##### EXERCISE DATA #####

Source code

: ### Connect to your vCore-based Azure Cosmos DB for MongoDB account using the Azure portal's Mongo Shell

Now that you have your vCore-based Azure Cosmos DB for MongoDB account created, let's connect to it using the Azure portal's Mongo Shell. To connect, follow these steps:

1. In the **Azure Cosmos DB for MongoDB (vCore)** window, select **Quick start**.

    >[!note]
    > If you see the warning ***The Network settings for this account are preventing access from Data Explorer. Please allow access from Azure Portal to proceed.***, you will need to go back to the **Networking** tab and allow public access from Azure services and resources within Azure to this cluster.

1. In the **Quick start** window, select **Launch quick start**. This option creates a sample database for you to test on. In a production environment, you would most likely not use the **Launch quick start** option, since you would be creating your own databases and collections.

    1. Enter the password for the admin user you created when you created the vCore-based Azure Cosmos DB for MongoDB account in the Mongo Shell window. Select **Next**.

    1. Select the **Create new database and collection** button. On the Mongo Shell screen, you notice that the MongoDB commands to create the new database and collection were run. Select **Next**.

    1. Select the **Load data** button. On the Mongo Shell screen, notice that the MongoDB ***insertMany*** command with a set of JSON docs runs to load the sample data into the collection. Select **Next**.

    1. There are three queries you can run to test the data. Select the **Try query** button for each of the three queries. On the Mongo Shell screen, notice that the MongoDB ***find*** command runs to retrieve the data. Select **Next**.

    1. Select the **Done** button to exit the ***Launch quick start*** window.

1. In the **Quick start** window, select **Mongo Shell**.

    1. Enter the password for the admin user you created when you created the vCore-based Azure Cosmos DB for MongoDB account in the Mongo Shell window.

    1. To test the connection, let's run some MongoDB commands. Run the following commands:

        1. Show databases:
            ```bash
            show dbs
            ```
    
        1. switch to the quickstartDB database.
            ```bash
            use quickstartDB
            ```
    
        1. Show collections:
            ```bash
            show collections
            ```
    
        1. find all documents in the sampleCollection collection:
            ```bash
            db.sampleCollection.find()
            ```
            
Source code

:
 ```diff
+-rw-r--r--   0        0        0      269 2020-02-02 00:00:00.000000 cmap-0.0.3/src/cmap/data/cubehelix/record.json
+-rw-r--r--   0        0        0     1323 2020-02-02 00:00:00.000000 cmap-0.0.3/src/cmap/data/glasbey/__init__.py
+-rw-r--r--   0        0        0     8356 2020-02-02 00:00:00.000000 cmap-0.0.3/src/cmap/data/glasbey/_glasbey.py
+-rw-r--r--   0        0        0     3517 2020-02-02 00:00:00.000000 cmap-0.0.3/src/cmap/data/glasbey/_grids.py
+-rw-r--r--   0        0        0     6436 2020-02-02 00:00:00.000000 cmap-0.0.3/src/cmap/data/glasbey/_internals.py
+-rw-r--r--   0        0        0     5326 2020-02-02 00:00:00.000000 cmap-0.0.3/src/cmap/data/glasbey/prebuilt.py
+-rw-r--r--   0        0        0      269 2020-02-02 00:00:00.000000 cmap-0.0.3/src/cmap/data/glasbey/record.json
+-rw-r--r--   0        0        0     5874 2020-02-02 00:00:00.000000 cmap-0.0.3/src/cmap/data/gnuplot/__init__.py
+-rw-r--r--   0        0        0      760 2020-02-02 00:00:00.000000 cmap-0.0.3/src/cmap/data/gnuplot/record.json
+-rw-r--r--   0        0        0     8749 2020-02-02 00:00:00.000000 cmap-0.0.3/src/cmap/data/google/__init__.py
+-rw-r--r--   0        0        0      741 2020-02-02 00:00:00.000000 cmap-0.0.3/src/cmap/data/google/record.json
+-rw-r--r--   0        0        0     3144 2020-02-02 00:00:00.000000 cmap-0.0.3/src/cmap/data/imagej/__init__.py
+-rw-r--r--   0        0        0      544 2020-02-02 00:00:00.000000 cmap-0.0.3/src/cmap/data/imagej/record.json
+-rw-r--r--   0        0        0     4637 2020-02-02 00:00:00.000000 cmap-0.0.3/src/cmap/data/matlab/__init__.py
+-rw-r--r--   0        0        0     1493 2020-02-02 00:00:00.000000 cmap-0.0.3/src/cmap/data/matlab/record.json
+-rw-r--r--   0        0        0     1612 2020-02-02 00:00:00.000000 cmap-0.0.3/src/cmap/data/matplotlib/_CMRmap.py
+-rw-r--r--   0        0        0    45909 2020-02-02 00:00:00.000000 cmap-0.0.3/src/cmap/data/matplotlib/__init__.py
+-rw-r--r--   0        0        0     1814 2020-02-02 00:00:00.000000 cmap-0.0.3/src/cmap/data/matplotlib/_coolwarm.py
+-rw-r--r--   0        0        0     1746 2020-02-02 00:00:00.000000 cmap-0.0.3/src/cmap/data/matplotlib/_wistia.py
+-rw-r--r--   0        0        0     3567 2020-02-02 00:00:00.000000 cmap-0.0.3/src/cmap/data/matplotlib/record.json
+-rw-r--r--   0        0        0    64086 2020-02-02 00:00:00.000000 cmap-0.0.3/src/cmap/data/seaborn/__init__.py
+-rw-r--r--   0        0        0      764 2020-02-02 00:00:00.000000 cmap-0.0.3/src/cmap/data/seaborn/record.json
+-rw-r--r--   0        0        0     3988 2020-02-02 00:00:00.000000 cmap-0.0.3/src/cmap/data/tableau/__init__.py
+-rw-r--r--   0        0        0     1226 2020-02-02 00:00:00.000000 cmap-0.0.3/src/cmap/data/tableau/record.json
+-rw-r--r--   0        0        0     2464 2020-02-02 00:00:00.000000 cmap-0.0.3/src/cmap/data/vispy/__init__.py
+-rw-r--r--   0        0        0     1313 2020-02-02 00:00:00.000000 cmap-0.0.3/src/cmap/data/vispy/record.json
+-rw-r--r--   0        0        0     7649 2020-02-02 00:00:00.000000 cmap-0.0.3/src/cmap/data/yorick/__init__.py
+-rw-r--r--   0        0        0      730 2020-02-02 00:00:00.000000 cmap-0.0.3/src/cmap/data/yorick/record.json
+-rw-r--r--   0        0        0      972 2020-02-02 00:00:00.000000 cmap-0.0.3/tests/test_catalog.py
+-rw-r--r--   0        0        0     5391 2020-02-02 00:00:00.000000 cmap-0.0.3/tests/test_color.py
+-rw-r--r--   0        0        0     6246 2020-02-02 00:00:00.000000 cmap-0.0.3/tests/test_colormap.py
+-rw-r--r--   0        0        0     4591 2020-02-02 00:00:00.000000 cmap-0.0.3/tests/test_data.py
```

#####

**EXERCISE**
Each line holding "gnuplot" in the records should be copied out.

**TASK RESPONSE**
+-rw-r--r--   0        0        0     5874 2020-02-02 00:00:00.000000 cmap-0.0.3/src/cmap/data/gnuplot/__init__.py
+-rw-r--r--   0        0        0      760 2020-02-02 00:00:00.000000 cmap-0.0.3/src/cmap/data/gnuplot/record.json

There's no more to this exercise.